Colorado Politics

Colorado mental hospital leader steps down, as regulators give initial OK to staffing plan

The Colorado Mental Health Institute at Pueblo appears to be in the clear, at least for now, after regulators this month issued a stern warning that patients were in “immediate jeopardy” because of staffing shortages.

The Colorado Department of Human Services also announced Thursday that the hospital’s leader, Ron Hale, submitted his resignation but will stay on until July 9 to help with the transition. DHS would not comment further on Hale’s decision.

He began work there in January 2015 after serving as a psychiatric hospital administrator in Alaska.

Nancy VanDeMark, the state director of behavioral health, said the 450-bed psychiatric hospital has received preliminary approve of its staffing plan and expects a final approval soon.

At risk is about $12 million from Medicaid and Medicare from the hospital’s $91 million annual budget, she said.

To get staffing ratios to the one-to-one levels required for some patients by the Centers for Medicare and Medicaid Services, administrators suspended a residence program for people with co-existing mental health and addiction needs to shift its 18 staff members to the larger hospital.

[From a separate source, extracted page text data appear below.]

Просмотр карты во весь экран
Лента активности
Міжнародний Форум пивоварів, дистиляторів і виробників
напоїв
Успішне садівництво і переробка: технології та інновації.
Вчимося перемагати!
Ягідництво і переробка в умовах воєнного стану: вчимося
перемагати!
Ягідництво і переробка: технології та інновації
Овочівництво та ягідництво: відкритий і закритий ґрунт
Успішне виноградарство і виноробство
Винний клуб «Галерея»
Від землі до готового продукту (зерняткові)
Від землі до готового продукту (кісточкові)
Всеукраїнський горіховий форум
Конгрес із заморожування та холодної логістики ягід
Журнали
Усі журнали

They also suspended requests for leave, implemented mandatory overtime, suspended comp time, shifted work schedules and put in other measures that VanDeMark is confident can serve as a short-term fix. The hospital also will reduce the wait period between someone applying, going through the screening and getting to work.

“We are on a path, we have a plan,” VanDeMark told Colorado Politics Thursday.

The staffing problem is not new, but it’s gotten worse as the economy has gotten better, she said. Not enough people in the state’s 10th largest county are willing to work with the state’s incarcerated mentally ill. The Circle Program was shuttered, at least temporarily, because it’s one of the few that doesn’t include court-mandated patients.

VanDeMark said the hospital will continue to look for efficiencies, while reaching out to prospective employees through job fairs and other staffing avenues. She said administrators also are examining signing bonuses, better starting wages and workplace incentives.

Pueblo-area lawmakers have been supportive of finding fixes, but VanDeMark said it’s too soon to say if funding for more staff or operations is part of the mix.

“We continue to work with the governor’s office and the General Assembly to find any solution to the problem that might be available to us,” VanDeMark said.